• [WHAT THE EXERCISE ASKS] Rewrite the records from the start through the line containing "СОЦИАЛЬНЫЕ МЕДИА", replacing "+7 495" with "8 495" and leaving everything else unchanged.

Page-level text extractions:
# # # #

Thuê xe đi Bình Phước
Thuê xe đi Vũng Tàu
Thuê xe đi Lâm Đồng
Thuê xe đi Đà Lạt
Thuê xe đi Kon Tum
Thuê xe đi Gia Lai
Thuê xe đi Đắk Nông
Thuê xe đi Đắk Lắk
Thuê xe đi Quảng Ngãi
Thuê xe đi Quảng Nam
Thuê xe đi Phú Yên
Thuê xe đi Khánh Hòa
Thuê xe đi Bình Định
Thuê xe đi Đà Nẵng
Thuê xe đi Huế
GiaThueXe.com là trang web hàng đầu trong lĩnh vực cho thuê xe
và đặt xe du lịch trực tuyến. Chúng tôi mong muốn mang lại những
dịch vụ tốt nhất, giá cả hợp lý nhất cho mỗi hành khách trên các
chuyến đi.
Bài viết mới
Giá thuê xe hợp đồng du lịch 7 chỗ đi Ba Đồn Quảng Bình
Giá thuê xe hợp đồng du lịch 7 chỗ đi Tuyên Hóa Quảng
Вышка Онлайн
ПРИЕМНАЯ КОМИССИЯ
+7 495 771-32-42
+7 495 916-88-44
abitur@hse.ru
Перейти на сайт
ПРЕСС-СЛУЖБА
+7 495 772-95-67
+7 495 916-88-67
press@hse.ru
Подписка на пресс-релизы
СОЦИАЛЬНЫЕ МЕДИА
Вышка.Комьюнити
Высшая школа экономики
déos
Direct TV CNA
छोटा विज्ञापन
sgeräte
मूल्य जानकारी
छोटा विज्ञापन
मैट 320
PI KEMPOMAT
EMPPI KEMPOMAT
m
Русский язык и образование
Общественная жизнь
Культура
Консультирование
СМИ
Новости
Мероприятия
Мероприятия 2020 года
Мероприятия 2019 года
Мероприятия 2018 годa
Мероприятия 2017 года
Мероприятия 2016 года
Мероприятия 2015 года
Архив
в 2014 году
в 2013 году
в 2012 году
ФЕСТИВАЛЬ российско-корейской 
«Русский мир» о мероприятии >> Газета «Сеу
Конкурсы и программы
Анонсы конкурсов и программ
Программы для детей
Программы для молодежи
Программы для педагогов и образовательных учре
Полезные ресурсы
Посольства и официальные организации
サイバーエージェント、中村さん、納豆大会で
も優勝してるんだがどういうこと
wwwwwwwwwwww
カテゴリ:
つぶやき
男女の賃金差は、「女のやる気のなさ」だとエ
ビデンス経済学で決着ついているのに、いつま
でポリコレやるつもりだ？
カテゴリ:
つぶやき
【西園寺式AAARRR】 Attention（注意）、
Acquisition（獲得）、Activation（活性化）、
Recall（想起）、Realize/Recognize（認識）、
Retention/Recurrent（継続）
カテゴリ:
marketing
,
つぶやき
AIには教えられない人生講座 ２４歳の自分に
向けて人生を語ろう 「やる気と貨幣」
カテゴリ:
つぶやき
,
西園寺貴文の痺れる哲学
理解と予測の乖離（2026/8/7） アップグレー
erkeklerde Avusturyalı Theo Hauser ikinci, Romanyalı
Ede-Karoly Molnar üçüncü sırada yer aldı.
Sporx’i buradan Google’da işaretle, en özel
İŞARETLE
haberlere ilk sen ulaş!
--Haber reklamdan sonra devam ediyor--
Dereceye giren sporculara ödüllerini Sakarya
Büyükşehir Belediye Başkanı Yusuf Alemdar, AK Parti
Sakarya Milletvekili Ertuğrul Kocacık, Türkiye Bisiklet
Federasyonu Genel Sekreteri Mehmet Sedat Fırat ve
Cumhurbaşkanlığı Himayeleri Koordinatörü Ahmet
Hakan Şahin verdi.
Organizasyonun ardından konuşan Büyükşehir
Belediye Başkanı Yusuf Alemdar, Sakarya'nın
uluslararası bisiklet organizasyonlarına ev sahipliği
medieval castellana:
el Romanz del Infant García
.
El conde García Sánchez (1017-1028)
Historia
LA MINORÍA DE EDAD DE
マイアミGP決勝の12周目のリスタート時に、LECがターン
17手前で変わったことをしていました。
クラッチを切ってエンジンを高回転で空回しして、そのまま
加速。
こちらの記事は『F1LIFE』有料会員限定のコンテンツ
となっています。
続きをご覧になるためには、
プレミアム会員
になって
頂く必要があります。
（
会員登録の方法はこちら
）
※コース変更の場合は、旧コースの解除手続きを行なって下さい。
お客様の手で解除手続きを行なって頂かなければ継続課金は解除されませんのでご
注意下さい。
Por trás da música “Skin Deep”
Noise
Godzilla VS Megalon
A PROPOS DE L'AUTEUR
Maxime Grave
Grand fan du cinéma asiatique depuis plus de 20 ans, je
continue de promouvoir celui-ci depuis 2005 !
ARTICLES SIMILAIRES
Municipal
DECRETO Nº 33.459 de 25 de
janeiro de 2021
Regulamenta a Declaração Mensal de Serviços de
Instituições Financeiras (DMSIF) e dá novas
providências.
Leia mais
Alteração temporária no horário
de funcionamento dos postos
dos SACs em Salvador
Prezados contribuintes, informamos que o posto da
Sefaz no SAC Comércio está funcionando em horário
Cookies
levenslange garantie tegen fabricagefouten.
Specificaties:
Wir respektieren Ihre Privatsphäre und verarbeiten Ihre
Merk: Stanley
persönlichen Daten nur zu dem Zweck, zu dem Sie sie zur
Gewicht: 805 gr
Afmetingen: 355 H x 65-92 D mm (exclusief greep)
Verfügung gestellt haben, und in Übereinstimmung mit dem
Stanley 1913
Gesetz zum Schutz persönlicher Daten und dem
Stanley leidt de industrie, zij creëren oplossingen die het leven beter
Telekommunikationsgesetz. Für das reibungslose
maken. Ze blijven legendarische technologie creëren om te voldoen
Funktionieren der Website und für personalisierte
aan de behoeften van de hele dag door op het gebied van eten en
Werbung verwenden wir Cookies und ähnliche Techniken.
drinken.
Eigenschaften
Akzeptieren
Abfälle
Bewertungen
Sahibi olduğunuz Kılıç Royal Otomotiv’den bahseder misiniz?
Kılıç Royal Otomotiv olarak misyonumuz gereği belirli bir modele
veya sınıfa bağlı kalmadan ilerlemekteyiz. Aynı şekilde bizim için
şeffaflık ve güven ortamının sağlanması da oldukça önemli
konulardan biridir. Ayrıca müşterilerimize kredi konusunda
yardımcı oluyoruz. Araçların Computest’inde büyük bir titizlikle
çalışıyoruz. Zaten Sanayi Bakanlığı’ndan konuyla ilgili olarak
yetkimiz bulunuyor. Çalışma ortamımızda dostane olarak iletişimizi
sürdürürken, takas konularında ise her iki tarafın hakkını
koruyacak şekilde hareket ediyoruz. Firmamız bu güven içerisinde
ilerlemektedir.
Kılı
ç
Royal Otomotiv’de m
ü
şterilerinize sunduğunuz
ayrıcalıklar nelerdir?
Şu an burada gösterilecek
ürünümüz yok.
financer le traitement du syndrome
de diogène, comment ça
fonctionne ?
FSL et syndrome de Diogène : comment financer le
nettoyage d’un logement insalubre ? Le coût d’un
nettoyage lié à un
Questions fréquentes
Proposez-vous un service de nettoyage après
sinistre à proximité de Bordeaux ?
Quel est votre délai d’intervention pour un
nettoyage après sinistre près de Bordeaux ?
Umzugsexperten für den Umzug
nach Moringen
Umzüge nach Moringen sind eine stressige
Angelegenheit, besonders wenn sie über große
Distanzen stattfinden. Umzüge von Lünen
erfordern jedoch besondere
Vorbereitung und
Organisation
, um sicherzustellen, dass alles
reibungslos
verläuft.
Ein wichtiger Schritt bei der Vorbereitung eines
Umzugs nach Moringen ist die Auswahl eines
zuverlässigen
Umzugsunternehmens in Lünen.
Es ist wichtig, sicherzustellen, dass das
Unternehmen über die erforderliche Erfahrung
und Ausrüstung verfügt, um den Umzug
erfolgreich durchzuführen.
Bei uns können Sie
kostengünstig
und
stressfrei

# # # #

• [TASK ANSWER]
Thuê xe đi Bình Phước
Thuê xe đi Vũng Tàu
Thuê xe đi Lâm Đồng
Thuê xe đi Đà Lạt
Thuê xe đi Kon Tum
Thuê xe đi Gia Lai
Thuê xe đi Đắk Nông
Thuê xe đi Đắk Lắk
Thuê xe đi Quảng Ngãi
Thuê xe đi Quảng Nam
Thuê xe đi Phú Yên
Thuê xe đi Khánh Hòa
Thuê xe đi Bình Định
Thuê xe đi Đà Nẵng
Thuê xe đi Huế
GiaThueXe.com là trang web hàng đầu trong lĩnh vực cho thuê xe
và đặt xe du lịch trực tuyến. Chúng tôi mong muốn mang lại những
dịch vụ tốt nhất, giá cả hợp lý nhất cho mỗi hành khách trên các
chuyến đi.
Bài viết mới
Giá thuê xe hợp đồng du lịch 7 chỗ đi Ba Đồn Quảng Bình
Giá thuê xe hợp đồng du lịch 7 chỗ đi Tuyên Hóa Quảng
Вышка Онлайн
ПРИЕМНАЯ КОМИССИЯ
8 495 771-32-42
8 495 916-88-44
abitur@hse.ru
Перейти на сайт
ПРЕСС-СЛУЖБА
8 495 772-95-67
8 495 916-88-67
press@hse.ru
Подписка на пресс-релизы
СОЦИАЛЬНЫЕ МЕДИА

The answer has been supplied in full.